16. The storage medium of claim 1, wherein the instructions when executed further cause the machine to identify a group of devices comprising the particular device and the at least one other device, wherein the particular device is to exchange decision trees with each other device in the group and the random forest model is to comprise decision trees received from the other devices in the group.

17. The storage medium of claim 16, wherein identifying the group of devices comprises:

determining a set of devices in proximity of the particular device;

determining a type of each of the set of devices; and

determining that a subset of the set of devices determined to be in proximity of the particular device and of a type similar to a particular type of the particular device are to be included in the group of devices.

18. The storage medium of claim 17, wherein the type of device corresponds to one or more types of data generated by a device.

19. An apparatus comprising:

a processor;

a memory;

a sensor device to sense attributes of an environment and generate data to identify the attributes;

decision tree training logic, executable by the processor to:

identify training data comprising data generated by the sensor device;

identify anomaly data generated based on the training data to represent anomalous data instance values; and

use the training data and anomaly data to train a first plurality of decision trees;

tree sharing logic, executable by the processor to:

send copies of the trained first plurality of decision trees to a set of other devices in a machine-to-machine network; and

receive copies of at least a second plurality of trained decision trees from the set of other devices;

model generation logic, executable by the processor to generate a random forest from the first plurality of decision trees and the copies of the second plurality of trained decision trees; and

anomaly detection logic, executable by the processor to use the random forest to determine whether a particular data instance generated at least in part by the sensor device comprises an anomaly.

20. The apparatus of claim 19, wherein each of the devices in the set of other devices provides respective copies of a plurality of decision trees, each of the pluralities of decision trees are to be included in the random forest, and each of the decision trees in the pluralities of decision trees are usable to generate a respective prediction of whether the particular data instance is an anomaly.

21. The apparatus of claim 19, wherein the data instance comprises a vector.

22. The apparatus of claim 21, further comprising another device to generate data and the vector comprises a value of data generated by the sensor device and a value of data generated by the other device corresponding to a particular time instance.
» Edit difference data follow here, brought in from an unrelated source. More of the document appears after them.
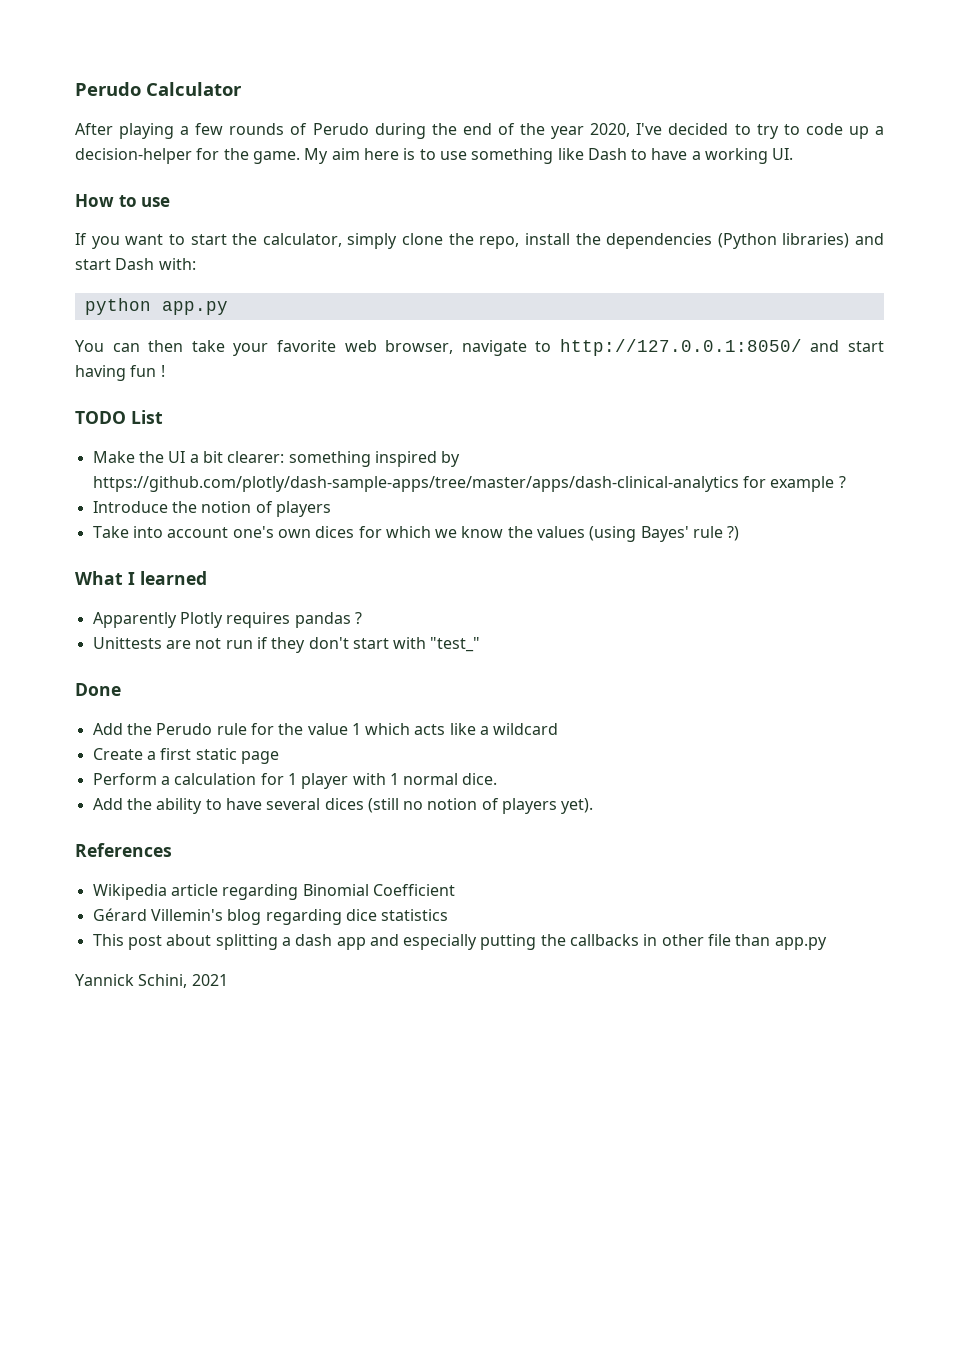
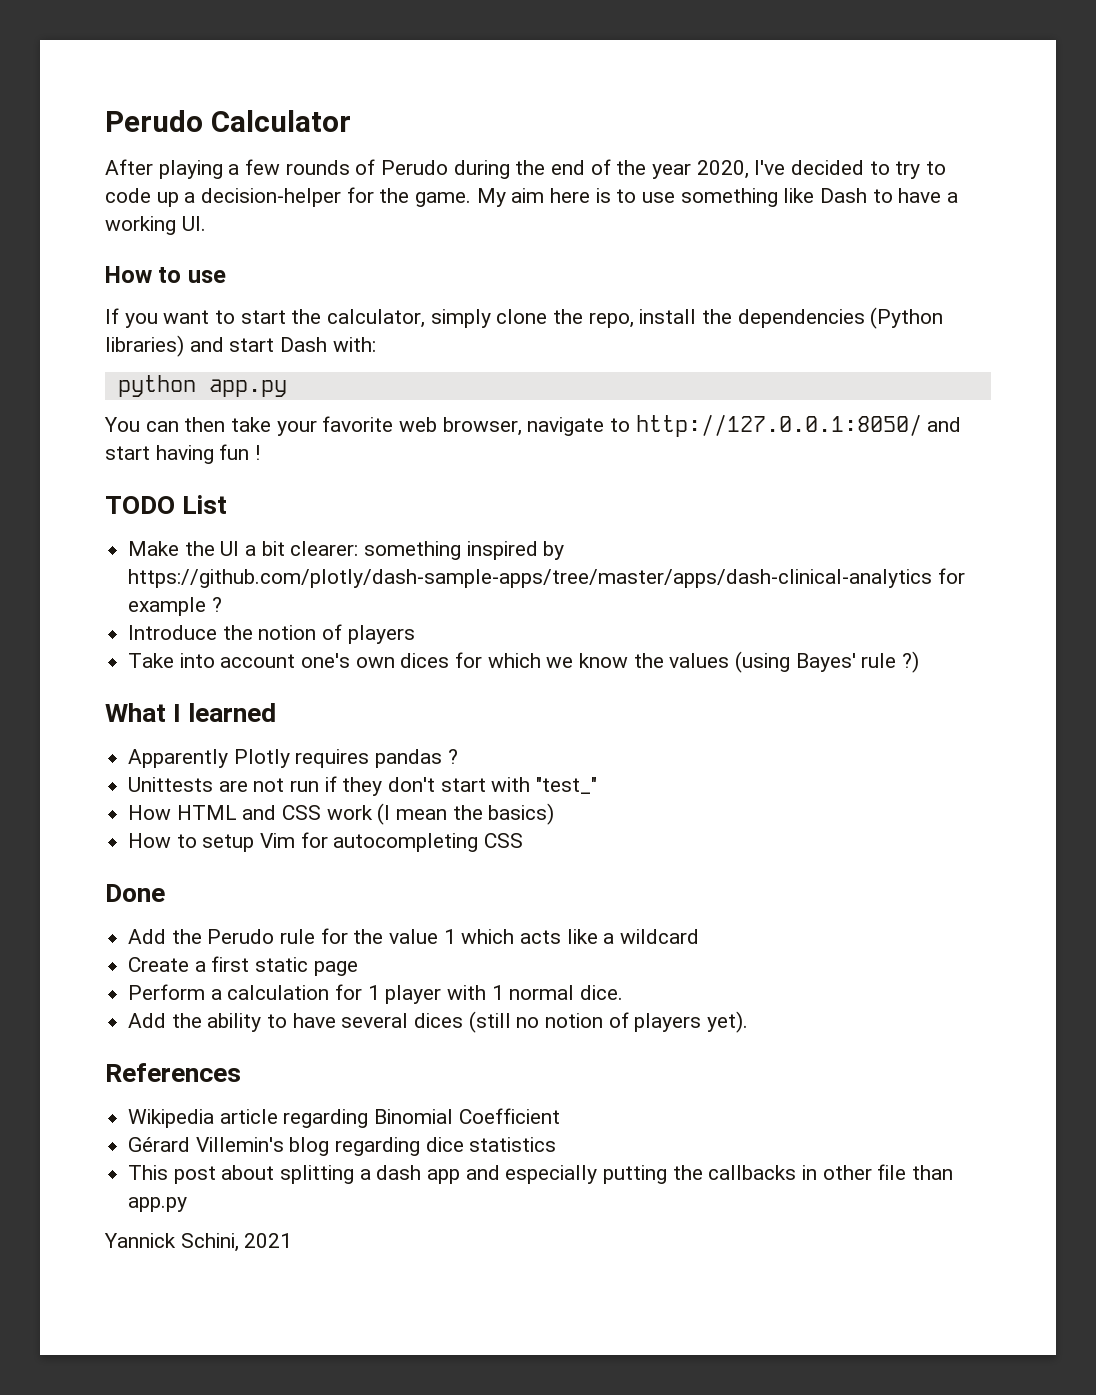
(481, 644) none -> [128,803,555,825] [128,832,524,852] // How HTML and CSS work (I mean the basics) // How to setup Vim for autocompleting CSS

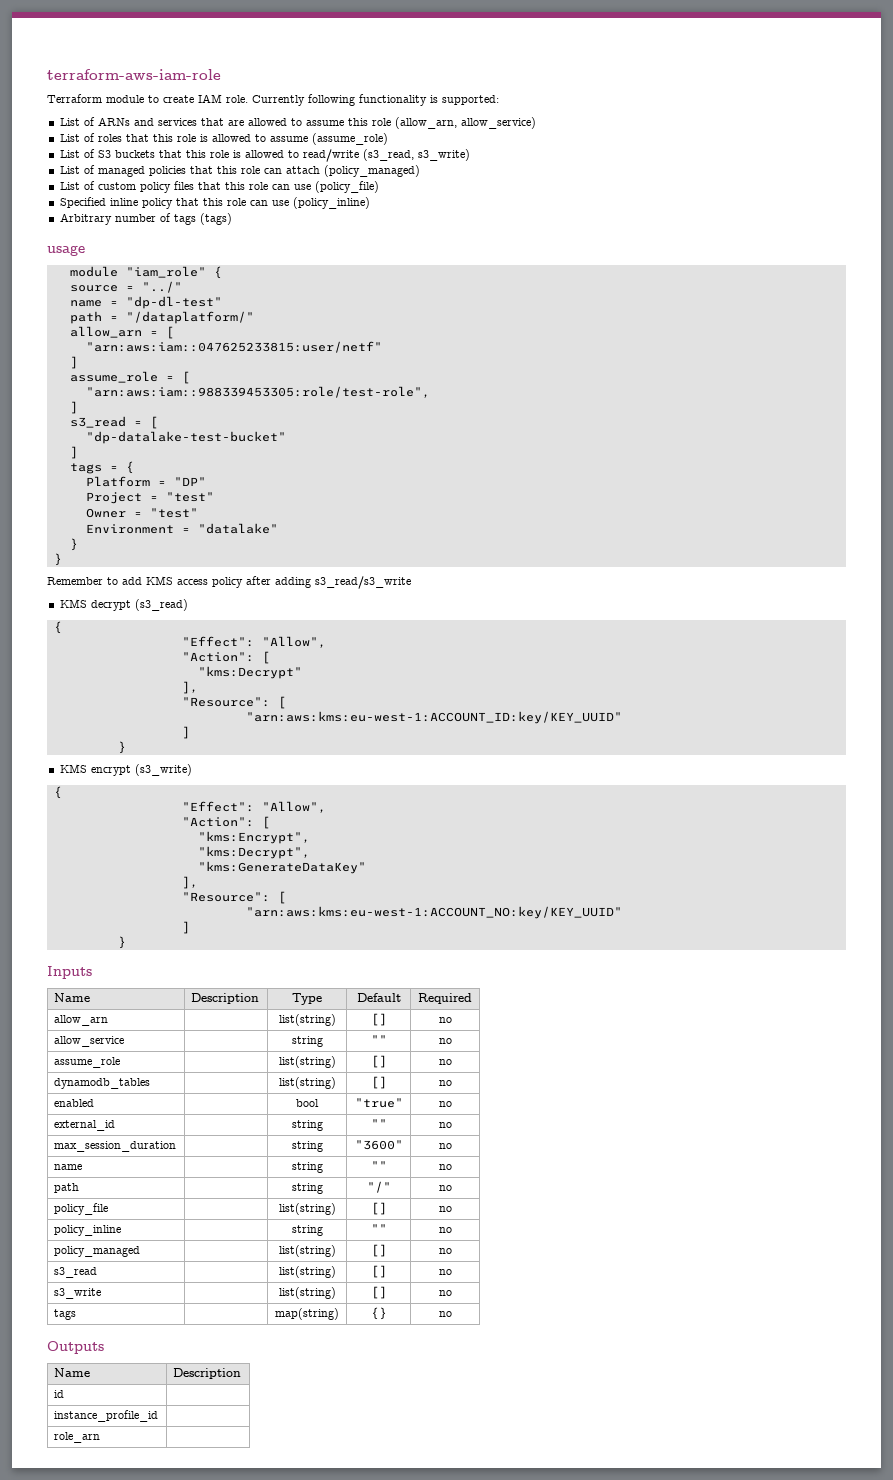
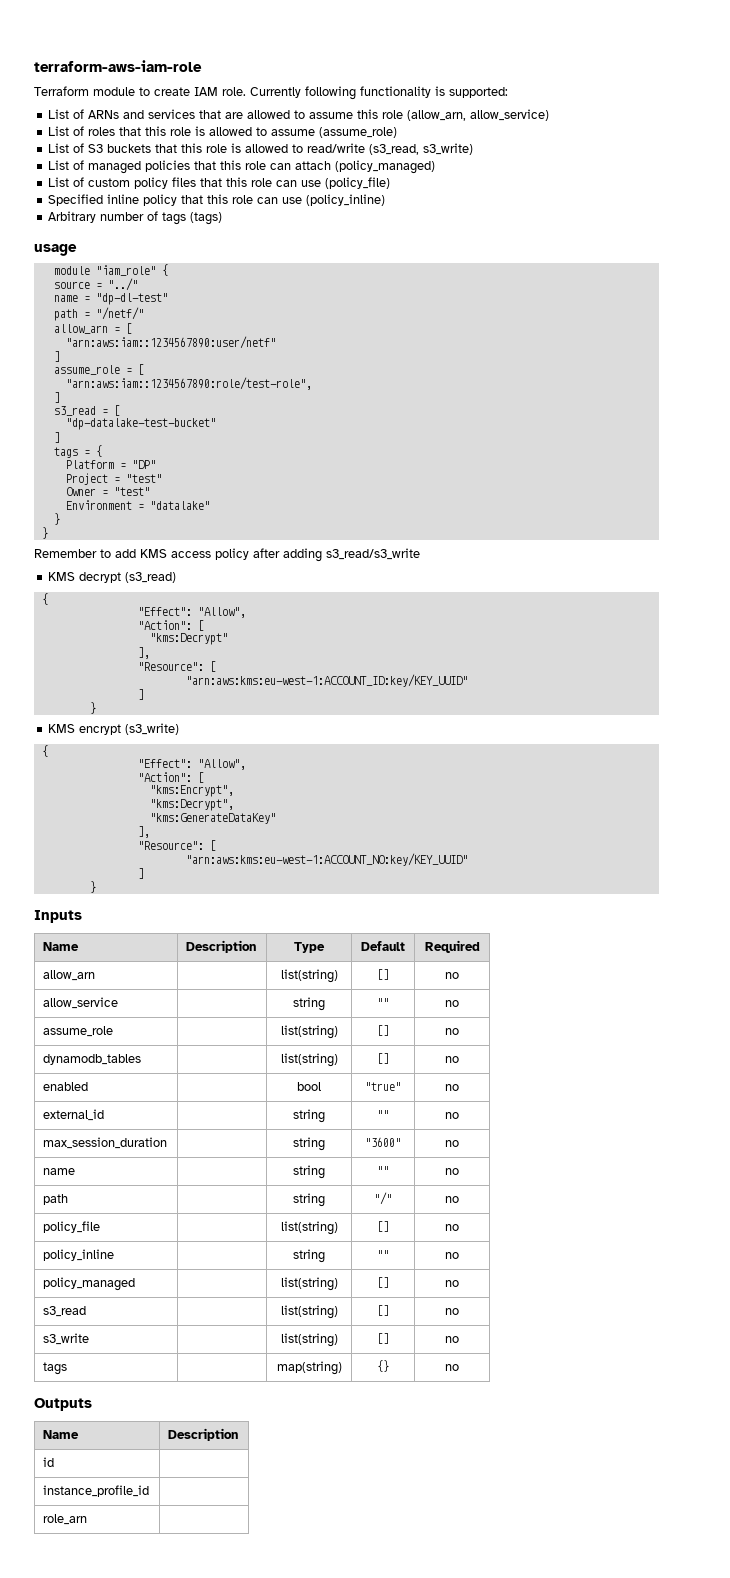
[125,311,254,324] "/dataplatform/" -> [95,307,144,320] "/netf/"
[85,341,382,353] "arn:aws:iam::047625233815:user/netf" -> [65,336,276,349] "arn:aws:iam::1234567890:user/netf"
[85,386,430,398] "arn:aws:iam::988339453305:role/test-role", -> [65,377,312,390] "arn:aws:iam::1234567890:role/test-role",

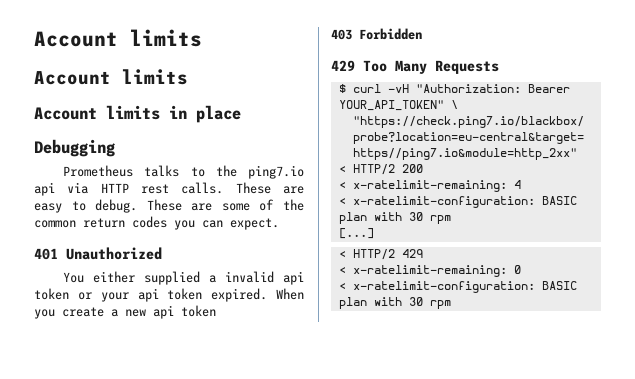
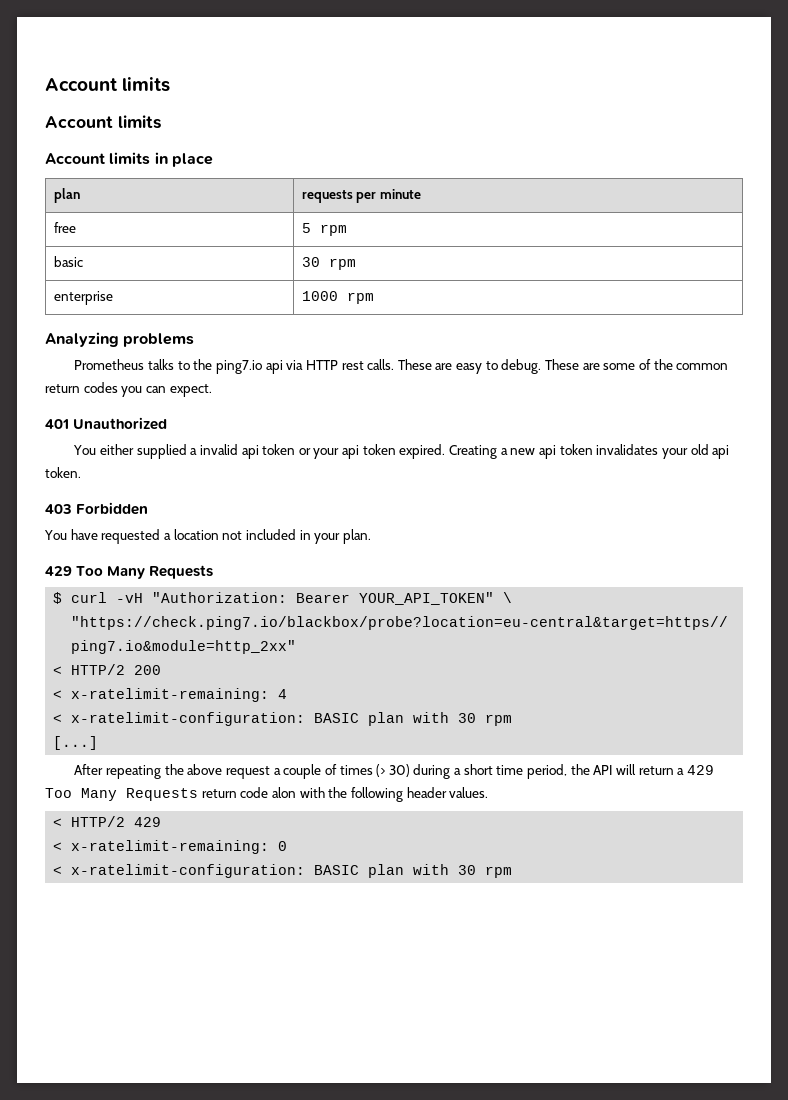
[34,139,115,157] // Debugging -> [53,188,80,203] [301,189,421,203] [53,222,76,233] [301,223,347,236] [53,256,83,267] [301,257,356,270] [53,291,113,305] [301,291,374,304] [45,332,195,347] // plan | requests per minute // free | 5 rpm // basic | 30 rpm // enterprise | 1000 rpm // Analyzing problems
[276,288,304,300] [34,307,104,319] When you create -> [449,445,498,459] Creating
[331,28,422,40] // 403 Forbidden -> [596,444,730,459] [45,467,81,478] [45,502,149,515] [44,529,371,544] invalidates your old api token. // 403 Forbidden // You have requested a location not included in your plan.
(374, 233) none -> [74,764,714,779] [45,787,489,802] // After repeating the above request a couple of times (> 30) during a short time period, the API will return a 429 Too Many Requests return code alon with the following header values.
23. The apparatus of claim 22, wherein the other device comprises at least one of an actuator or another sensor device.

24. (canceled)

25. A system comprising:

a plurality of devices in a machine-to-machine network comprising:

a first device comprising a first set of sensors and logic to:

use first training data to train a first plurality of decision trees for inclusion in a random forest model, wherein the first training data comprises data generated by the first set of sensors;

send copies of the trained first plurality of decision trees to a second device in the machine-to-machine network;

receive copies of a second plurality of decision trees from the second device;

generate a first instance of the random forest model from the first and second plurality of decision trees; and

detect anomalies in data generated by the first set of sensors using the first instance of the random forest model; and

the second device comprising a second set of sensors and logic to:

use second training data to train the second plurality of decision trees prior to sending to the first device, wherein the second training data comprises data generated by the second set of sensors;

generate a second instance of the random forest model from the first and second plurality of decision trees; and

detect anomalies in data generated by the second set of sensors using the second instance of the random forest model.